Replacement Housing or Replacing People


The replacement housing that is now being built in the West Haven community is not without a wide range of concerns by some of the people who are supposed to acquire these new units. These people I refer to are the displaced families of Henry Horner Homes. There have been a number of families displaced due to the demolition of three buildings that once stood on the strip of land from Damen Avenue and Lake Street to Hoyne Avenue and Lake Street. Many of these families received Section 8 certificates while others received housing vouchers allowing them to move back on site once the new units had been built. Some of the new units have been built and occupied by Horner residents on Hoyne. For those occupants, there have been complaints about their new units.

However, there are a number of residents who are scheduled to move into some of the new units in the area who say that they are having problems moving in. One problem consists of residents not being allowed to move in because their families are larger than expected and they have been told that they have to take smaller units or wait until larger units are constructed, which may never happen. Another problem residents are having is with the process of which families get to move into the units first.

The families that move into the units are determined by a lottery. This lottery is only necessary when there are not enough units available for families who desire the same size apartment: for example, there are 30 families that desire a 3-bedroom apartment but there are only 16 units available. This is when the lottery comes into effect. The families are then selected by the Horner Resident Committee (HRC) according to the building next in line to receive units mandated by the consent decree.

One problem with choosing families by lottery is that many residents feel that the buildings may become too empty, leaving a small percentage of families in a building that once was full of families. Some view this as very unsafe.

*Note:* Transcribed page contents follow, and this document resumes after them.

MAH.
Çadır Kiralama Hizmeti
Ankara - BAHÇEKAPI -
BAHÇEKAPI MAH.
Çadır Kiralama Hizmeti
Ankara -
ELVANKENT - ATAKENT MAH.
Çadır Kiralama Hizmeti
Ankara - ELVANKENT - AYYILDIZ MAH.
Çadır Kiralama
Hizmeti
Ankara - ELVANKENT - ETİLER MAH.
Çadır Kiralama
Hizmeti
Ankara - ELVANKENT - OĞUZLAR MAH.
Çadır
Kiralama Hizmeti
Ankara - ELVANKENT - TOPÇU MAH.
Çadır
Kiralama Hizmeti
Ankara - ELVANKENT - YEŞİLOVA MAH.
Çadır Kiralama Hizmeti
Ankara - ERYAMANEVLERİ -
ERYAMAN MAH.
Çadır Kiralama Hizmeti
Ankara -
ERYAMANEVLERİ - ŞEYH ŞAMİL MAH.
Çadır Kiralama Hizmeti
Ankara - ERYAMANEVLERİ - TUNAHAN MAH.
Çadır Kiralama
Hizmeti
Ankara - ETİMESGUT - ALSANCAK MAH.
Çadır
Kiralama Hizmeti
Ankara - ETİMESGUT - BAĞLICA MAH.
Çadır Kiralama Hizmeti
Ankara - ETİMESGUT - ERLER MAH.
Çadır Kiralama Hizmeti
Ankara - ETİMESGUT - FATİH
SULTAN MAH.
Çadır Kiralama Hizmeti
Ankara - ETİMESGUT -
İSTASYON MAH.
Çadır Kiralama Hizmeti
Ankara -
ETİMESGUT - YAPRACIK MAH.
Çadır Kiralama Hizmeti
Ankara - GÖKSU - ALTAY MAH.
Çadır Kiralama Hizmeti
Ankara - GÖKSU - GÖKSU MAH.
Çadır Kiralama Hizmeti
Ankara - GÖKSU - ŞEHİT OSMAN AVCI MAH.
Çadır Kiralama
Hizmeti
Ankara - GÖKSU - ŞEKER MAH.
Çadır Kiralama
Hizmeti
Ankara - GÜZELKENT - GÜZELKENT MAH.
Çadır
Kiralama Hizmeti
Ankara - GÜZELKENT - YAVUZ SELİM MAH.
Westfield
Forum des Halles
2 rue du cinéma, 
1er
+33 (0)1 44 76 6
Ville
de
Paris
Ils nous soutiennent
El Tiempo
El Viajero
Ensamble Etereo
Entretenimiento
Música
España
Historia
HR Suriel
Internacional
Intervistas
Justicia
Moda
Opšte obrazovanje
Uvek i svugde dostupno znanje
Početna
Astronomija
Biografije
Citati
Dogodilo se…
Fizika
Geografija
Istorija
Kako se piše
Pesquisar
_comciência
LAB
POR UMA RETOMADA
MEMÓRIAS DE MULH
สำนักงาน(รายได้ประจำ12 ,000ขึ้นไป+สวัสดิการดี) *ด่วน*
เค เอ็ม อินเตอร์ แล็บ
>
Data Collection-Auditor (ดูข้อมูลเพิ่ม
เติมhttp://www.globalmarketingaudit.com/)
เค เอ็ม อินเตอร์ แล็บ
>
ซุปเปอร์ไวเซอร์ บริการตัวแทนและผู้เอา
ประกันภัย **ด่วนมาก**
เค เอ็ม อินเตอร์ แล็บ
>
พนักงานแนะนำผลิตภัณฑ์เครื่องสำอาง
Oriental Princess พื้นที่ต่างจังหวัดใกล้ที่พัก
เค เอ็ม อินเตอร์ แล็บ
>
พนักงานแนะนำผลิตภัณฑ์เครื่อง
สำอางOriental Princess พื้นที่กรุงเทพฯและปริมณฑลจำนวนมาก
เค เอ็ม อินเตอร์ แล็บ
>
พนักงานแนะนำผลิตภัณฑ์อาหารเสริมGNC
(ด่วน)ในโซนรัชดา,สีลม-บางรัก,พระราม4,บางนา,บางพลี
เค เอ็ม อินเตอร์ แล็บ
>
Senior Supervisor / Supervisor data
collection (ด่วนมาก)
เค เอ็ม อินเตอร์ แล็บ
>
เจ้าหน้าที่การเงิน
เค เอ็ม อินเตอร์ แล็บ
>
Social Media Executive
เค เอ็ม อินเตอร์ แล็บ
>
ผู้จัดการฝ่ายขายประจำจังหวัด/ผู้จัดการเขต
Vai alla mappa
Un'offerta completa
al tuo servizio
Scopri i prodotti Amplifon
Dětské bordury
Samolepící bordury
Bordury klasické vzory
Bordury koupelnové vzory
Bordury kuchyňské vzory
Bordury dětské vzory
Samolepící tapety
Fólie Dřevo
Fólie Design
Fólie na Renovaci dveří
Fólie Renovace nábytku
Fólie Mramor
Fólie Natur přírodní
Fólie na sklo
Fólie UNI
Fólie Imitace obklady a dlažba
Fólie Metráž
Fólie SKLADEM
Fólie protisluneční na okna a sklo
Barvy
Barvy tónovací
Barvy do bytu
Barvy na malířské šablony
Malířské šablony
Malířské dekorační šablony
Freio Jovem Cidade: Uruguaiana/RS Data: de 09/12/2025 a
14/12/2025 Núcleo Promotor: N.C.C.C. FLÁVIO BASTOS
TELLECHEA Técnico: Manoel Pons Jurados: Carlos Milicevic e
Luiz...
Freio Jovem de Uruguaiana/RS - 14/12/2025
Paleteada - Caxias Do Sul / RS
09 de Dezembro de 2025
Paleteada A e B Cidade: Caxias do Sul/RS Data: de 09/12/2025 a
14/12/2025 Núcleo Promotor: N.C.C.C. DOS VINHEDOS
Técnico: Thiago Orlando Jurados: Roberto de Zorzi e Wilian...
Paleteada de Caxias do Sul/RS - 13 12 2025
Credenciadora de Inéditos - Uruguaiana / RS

Some residents say that if you leave a building with two or more families left in it, then eventually those families would be overlooked. Security would no longer be a big concern because you wouldn’t have a number of people to look after. Repairs would no longer get done because housing would no longer allow their maintenance staff to perform their normal duties, etc.

Another major problem that now looms over Horner residents is that some units are now being withheld from transfer to Horner residents by Earnest Gates, the president of the Near West Development Corporation. Near West Development is a partner with MCL Development and both firms are now building some of the units for Horner residents as well as working-class families that desire to move into the new units, thus creating a mixed community called West Haven with people of different economic backgrounds and lifestyles.

Some residents of Horner feel that Gates is not trying to create a mixed community but rather trying to replace residents that now reside in the area with more affluent people whose presence in the community may somehow transform it into something that he alone wants. The Horner residents who are suspicious of Gates feel that he does not want a community of people who rent but just people who own homes.

Would this be a fair assumption or Gates’ goals? Only he can answer that question. I have not spoken with Gates on this matter but certainly I am not opposed to getting his response for a follow-up to this story. There seems to be a division within the community of people who should consider themselves neighbors. Instead, they view themselves as homeowners and Horner residents. This so-called haven is turning out to be everything but a haven. It’s turning out to be a community of segregation and separatism. If we want this community to thrive and become productive once again, we need to find ways where we can work together on issuers that do not affect one-half of the community because they reside in public housing. We need to work together so we can improve upon current conditions to better our community as true neighbors.

If we can accomplish that one task, then the community that has been named West Haven will indeed show the world that it is just that, a haven were people are proud to call it their home.